The problem is that in some cases log messages contain information about the real source host, “service” and also log severity.
The severity detection logic (
metatada['status']
) is not presented in the forwarder currently, but it remains beyond the goal of this issue.
With current implementation, all logs from one bulk will get the same metadata
which will be merged into the final object in parse()
.
def parse(event, context):
# ...
elif event_type == "awslogs":
events = awslogs_handler(event, context, metadata)
# ...
return normalize_events(events, metadata)
And technically, the normalize_events(events, metadata)
adds a copy of the metadata
into each individual “event” (read “log item”).
Describe what you expected:
Each “event” inside events
should have its own unique copy of metadata
and all tags (keys) of the metadata
, including DD_SOURCE
, DD_HOST
, DD_SERVICE
(and DD_STATUS
in future implementations) and all metadata tags should be potentially evaluated per log line, not per events.
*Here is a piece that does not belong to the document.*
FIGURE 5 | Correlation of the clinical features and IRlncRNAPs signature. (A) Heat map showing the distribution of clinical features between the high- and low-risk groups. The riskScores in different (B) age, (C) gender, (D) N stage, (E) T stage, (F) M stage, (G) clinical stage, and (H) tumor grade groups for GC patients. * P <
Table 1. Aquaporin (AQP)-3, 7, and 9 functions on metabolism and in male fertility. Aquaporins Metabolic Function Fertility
More practically, the metadata
should be changeable within the loop:
Current version:
# Create and send structured logs to Datadog
for log in logs["logEvents"]:
yield merge_dicts(log, aws_attributes)
Potential to change in the future:
# Create and send structured logs to Datadog
for log in logs["logEvents"]:
if metadata[DD_SOURCE] == "kubernetes":
# the metadata must be unique, right now this does not work
set_k8s_metadata(log, metadata)
yield merge_dicts(log, aws_attributes)
Steps to reproduce the issue:
Try to set metadata['status']
(severity) based on a specific log line. All logs in the batch will get the status of the latest log line in the batch.
Issue Analytics
- State:
- Created 3 years ago
- Reactions:2
- Comments:7 (6 by maintainers)
Top GitHub Comments
I think this is probably the issue I’m having or at least related to it… Let me know if I’m mistaken and I’ll go ahead and open a new issue so as not to derail this one.
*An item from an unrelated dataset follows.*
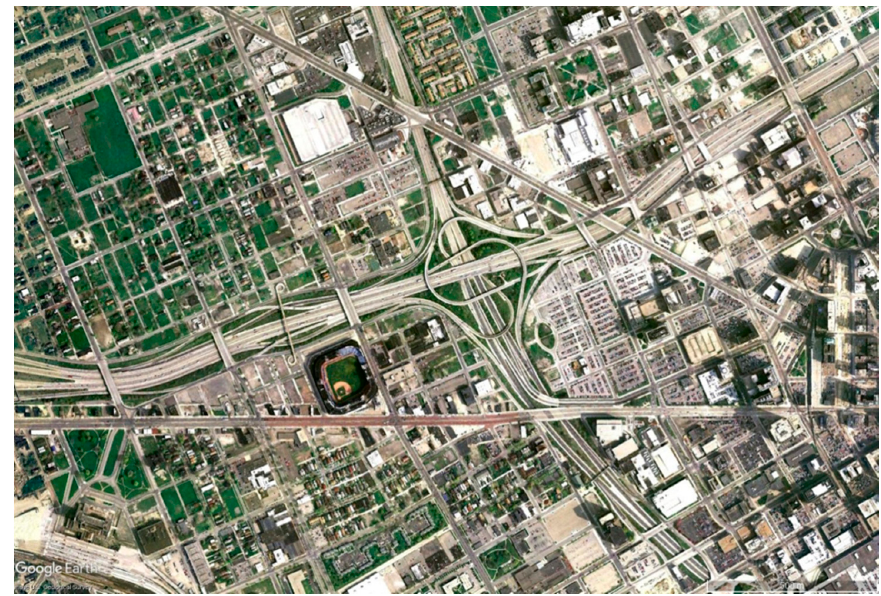
Figure 6. Fragmentation of the urban fabric in central Detroit illustrates disruptions in connectivity between neighborhoods. Source: Google Earth (14 June 2005) Image by U.S. Geological Survey.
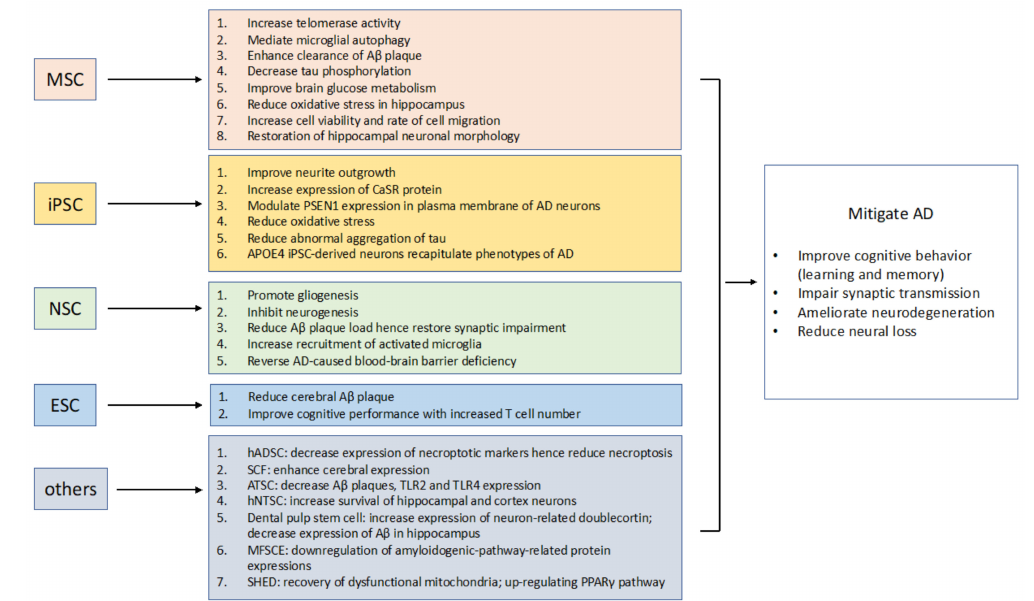
Figure 3. Collection of pathological effects for different types of stem cells. Abbreviations: MSC (mes- enchymal stem cell), NSC (neural stem cell), iPSC (induced pluripotent stem cell), ESC (embryonic stem cell), SHED (stem cell from human exfoliated deciduous teeth), SCF (stem cell factor), ATSC (adipose tissue mesenchymal stem cell), hADSC (human adipose-derived stem cell), hNTSC (human neural crest-derived nasal turbinate stem cell), MFSCE (membrane-free stem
So, I’m trying to use the Lambda Log Forwarder with a few Cloudwatch log groups as sources, and those log group contain the logs of a web application and some workers, all running on ECS Fargate. The thing is, in DataDog, the
service
gets reported as beingfargate
in all cases, probably due to the following line: https://github.com/DataDog/datadog-serverless-functions/blob/master/aws/logs_monitoring/lambda_function.py#L913It seems to find that the log group has
/fargate
in its name and reports it as the source. But, I am using log injection as specified in the DataDog logs so that the actual log object is a JSON that containsdd.service
,dd.env
and so on. Thedd.service
vaue is being ignored here as I understand it.With all respect, I would really vote against this approach. In our case, for instance, we send logs from hundreds of applications to a log group. I believe any random cloudwatch log group may contain logs from different hosts, apps etc. For example, even if we simplify the use case, let’s imagine we have a log group that contains logs from 10 different hosts. And log lines have the host ID inside. To configure
metadata[DD_HOST]
properly, we need to parse each log line and extract the information from it (actually there can be many other important fields inside). With current implementation this is not possible. The DD_HOST will be set tologs["logGroup"]
which does not make big sense.And there are many other use cases when metadata should be unique. For instance, an extended logs filtration based on the grabbed metadata information. Currently there are only
EXCLUDE_AT_MATCH
andINCLUDE_AT_MATCH
available for this purpose. But it’s really, really not enough for big production. Taking into account that DataDog charges for all incoming logs even if the main index has a lot of exclusion filters, we need to move the exclusion logic to the Lambda function.You could face the same issue if you tried to parse logs collected from a Kubernetes cluster, streamed with, let’s say, Fluentd-to-CloudWatch.